◆ **Excerpt provided**:
------------------------------------------------
The only idea I have right now is to introduce Object Pooling. I'd maintain large collections of pre-allocated objects for each type and re-use them. But this will be a lot of work in this old code, and I'm not yet sure there's enough re-use that it would even help. I was hoping someone smarter than me has an idea.

A: 

I'll assume that most allocations relate to the list of objects you're talking about. If you're actually allocating a bunch of other objects as part of the parsing that's too slow, then you need more information to optimize.

  • I don't know anything about the RogueWave collections, but if their linked list allocates an external node, then you should be able to halve the number of allocations by using an intrusive list - write your own container if necessary. This assumes that you don't need to put the same objects on multiple lists at once (or in the same list more than once).
------------------------------------------------
[Excerpts from the dataset]
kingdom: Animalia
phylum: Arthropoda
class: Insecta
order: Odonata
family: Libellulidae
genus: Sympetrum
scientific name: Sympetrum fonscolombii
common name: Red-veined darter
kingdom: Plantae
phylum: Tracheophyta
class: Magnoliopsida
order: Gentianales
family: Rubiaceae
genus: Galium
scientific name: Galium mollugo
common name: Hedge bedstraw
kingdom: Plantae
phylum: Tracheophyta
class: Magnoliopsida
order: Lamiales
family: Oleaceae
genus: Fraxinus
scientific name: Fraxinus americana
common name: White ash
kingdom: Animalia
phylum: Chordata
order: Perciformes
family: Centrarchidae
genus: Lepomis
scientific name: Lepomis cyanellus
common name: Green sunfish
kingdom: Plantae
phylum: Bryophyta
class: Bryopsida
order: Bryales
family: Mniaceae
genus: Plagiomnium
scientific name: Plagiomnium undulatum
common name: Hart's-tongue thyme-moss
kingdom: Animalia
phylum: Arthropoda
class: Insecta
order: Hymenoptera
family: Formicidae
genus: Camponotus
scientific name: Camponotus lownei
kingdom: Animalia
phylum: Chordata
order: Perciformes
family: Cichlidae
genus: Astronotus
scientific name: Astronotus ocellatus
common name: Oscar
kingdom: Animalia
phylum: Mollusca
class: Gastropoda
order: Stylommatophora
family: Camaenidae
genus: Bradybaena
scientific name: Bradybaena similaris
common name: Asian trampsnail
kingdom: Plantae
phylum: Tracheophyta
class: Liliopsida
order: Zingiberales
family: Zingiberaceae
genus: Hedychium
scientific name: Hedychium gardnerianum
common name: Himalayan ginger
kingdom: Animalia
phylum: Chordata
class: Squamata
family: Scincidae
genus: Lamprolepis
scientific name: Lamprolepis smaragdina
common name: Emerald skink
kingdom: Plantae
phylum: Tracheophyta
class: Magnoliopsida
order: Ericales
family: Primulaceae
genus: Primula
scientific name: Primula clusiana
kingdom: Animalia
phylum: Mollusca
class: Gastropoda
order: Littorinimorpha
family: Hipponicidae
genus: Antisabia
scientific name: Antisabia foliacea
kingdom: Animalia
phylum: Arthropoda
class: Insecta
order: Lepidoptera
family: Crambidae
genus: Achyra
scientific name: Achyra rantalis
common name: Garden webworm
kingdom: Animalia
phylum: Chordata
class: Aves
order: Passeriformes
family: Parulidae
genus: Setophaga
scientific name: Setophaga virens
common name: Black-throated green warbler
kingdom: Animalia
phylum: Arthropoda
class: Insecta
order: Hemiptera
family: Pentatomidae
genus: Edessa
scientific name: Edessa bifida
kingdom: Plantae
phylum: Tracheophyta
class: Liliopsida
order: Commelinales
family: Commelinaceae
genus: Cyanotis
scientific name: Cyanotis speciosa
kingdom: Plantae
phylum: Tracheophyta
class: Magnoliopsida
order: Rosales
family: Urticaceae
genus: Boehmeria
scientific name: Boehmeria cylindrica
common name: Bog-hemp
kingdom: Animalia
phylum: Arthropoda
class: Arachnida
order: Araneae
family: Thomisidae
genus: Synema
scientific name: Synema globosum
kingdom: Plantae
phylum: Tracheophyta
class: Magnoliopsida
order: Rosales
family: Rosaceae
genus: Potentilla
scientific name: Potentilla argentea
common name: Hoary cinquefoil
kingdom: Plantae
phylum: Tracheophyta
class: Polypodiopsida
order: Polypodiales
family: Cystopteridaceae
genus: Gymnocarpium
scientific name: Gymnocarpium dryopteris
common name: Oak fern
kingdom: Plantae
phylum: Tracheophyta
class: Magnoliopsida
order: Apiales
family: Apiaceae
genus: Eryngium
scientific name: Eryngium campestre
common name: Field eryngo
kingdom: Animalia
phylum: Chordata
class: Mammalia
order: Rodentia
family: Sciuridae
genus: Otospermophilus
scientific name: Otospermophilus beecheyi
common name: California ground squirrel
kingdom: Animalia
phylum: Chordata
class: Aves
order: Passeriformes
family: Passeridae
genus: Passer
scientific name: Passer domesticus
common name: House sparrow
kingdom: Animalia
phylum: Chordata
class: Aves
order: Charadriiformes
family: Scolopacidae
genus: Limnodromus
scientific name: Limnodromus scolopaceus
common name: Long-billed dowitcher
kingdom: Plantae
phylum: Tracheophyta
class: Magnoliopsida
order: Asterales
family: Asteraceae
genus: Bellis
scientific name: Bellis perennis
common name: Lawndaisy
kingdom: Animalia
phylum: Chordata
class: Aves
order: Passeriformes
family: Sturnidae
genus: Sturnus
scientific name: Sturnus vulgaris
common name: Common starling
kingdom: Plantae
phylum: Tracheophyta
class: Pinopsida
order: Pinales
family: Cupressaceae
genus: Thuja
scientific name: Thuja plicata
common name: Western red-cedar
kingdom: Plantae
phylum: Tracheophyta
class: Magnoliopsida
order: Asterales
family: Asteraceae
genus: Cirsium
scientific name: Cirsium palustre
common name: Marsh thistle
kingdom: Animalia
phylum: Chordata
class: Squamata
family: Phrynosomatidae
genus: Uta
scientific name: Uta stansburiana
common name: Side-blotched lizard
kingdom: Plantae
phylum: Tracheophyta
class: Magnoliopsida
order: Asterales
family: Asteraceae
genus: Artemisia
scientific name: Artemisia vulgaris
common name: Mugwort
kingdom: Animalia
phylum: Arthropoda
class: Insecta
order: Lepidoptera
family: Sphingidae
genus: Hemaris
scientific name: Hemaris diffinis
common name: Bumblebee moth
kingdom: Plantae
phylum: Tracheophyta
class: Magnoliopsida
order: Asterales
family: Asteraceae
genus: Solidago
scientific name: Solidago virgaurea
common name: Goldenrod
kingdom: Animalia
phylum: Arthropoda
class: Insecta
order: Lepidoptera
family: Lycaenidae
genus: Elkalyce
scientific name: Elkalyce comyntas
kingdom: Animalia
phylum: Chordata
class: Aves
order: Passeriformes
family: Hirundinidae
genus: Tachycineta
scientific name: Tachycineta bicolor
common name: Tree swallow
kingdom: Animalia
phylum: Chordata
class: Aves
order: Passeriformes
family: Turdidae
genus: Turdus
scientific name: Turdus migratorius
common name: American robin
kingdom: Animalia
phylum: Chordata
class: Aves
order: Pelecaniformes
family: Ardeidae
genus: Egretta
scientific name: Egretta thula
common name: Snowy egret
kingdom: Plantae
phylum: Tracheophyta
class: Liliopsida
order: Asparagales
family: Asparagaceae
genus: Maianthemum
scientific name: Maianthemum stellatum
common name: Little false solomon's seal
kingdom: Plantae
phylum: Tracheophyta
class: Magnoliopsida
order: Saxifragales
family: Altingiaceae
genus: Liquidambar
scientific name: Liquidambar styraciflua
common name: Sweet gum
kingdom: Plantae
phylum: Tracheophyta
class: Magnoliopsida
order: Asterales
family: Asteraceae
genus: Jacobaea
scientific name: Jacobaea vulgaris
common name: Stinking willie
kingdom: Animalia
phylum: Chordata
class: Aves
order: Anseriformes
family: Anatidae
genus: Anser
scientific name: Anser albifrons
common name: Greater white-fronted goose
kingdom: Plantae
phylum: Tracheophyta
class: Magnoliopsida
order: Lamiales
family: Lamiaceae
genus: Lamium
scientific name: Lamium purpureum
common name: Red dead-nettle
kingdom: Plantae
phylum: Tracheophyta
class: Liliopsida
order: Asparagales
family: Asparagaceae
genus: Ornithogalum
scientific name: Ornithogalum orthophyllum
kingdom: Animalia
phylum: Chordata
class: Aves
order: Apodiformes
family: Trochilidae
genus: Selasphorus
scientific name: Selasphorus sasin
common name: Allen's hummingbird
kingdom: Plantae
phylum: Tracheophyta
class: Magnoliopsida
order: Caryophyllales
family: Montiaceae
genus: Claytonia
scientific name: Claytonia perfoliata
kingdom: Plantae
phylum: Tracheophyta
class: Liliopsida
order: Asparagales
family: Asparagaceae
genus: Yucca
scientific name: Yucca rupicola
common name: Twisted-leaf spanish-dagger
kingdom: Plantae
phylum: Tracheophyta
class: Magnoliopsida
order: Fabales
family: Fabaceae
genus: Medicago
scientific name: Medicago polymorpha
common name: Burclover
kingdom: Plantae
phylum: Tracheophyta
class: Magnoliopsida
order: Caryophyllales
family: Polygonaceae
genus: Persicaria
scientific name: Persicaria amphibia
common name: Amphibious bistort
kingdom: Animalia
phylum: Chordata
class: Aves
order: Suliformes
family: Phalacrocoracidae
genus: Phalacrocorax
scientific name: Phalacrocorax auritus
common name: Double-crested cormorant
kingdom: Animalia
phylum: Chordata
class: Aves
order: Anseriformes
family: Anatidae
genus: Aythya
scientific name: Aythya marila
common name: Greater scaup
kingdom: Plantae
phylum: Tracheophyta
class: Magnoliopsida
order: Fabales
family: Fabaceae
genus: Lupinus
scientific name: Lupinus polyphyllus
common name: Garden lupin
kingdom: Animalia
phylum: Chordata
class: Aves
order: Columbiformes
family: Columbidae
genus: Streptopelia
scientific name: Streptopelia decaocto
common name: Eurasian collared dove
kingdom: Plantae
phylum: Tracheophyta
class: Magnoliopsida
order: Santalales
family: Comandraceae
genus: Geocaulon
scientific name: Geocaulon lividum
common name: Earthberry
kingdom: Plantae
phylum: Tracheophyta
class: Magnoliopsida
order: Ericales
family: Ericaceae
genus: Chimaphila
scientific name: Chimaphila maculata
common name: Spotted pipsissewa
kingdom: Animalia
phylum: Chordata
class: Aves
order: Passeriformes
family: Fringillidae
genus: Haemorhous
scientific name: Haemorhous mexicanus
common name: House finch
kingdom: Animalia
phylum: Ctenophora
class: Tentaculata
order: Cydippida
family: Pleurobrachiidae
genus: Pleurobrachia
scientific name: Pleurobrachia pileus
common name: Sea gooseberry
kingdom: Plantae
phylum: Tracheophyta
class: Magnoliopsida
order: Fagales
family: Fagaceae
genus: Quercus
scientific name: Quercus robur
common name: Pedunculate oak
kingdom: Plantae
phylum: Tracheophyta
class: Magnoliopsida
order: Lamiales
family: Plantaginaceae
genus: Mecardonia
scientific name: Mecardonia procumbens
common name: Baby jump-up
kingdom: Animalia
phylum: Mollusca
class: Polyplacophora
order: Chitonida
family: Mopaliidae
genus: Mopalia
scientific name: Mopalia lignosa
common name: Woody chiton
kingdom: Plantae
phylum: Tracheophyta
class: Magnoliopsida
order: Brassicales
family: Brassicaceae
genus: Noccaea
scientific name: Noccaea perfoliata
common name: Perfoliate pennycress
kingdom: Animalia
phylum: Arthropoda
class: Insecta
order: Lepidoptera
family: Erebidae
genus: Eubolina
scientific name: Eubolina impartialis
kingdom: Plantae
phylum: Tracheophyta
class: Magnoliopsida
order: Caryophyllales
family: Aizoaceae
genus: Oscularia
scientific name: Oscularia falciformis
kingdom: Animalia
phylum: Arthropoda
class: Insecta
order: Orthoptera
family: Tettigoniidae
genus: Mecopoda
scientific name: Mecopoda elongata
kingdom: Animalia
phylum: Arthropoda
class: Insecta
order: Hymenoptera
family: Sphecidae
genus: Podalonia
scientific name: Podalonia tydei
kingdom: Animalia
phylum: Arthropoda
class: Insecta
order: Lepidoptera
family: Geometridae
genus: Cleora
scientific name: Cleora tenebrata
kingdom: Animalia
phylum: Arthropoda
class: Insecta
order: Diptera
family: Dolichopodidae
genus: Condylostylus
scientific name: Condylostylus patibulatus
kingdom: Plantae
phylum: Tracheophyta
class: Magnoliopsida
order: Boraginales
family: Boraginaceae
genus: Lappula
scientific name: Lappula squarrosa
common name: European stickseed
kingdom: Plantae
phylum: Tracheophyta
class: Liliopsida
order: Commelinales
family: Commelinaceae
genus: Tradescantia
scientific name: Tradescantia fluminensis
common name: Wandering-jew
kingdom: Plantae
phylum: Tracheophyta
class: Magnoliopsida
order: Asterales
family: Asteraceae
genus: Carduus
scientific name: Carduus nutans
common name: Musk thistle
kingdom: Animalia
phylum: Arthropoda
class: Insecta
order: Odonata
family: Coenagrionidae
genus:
------------------------------------------------
◆ **Work item A**: In the discussion of reducing memory allocations, can you reproduce the text between "I'll assume that" and "more than once).", inclusive?
◆ **Work item B**: Could you condense the paragraph in the memory allocation discussion that begins "The only idea I have right now" into a shorter version that keeps its main facts?
◆ **Work item C**: Would you continue the memory allocation discussion from the end of its last sentence?

◆ **Exercise answer A**:
I'll assume that most allocations relate to the list of objects you're talking about. If you're actually allocating a bunch of other objects as part of the parsing that's too slow, then you need more information to optimize.

  • I don't know anything about the RogueWave collections, but if their linked list allocates an external node, then you should be able to halve the number of allocations by using an intrusive list - write your own container if necessary. This assumes that you don't need to put the same objects on multiple lists at once (or in the same list more than once).

◆ **Exercise answer B**: The only current idea is object pooling: keeping large pre-allocated collections of objects for each type and reusing them. That would take a lot of work in the old code, and it's not yet clear there's enough reuse for it to help. The writer hopes someone else has a better idea.

◆ **Exercise answer C**:
  • If your app is multi-threaded, then the memory allocator will likely be doing some synchronization. But if you can arrange for these objects to be freed in the same thread they're allocated, then they could be allocated off a per-thread heap by overloading operator new. This might be faster: synchronization isn't necessarily all that slow provided there isn't contention, but it takes more time than none, and if other threads in your process are allocating at the same time then there will be contention.

  • For even more limited use-cases, if you find that you allocate a whole load of these things and then always free them all at once when you're done with the list, you can write an even faster "gc-style" allocator.

Operator new/delete would call functions like these (and size might be a constant rather than a parameter, if there's only one class you use the pool for):

char *alloc(POOL *pool, size_t size) {
    // if size is a parameter, and may be a non-multiple the max alignment 
    // requirement on your system, and you want this to work in general:
    // size = (size + MAX_ALIGNMENT - 1) % ALIGNMENT;
    char *block = pool.current;
    char *next = block + size;
    if (next > pool.limit) throw std::bad_alloc();
    pool.current = next;
    return block;
}

void free(char *block) {
    return;
}

void freeAll(POOL *pool) {
    pool.current = pool.start;
    return;
}

This should ensure that operator new takes trivial time compared with what you spend parsing the objects you're creating. But it does require the application to identify the times at which it should create, destroy, and clear pools, and to to use a suitable new operator taking the pool pointer as a parameter, so it's not a drop-in replacement.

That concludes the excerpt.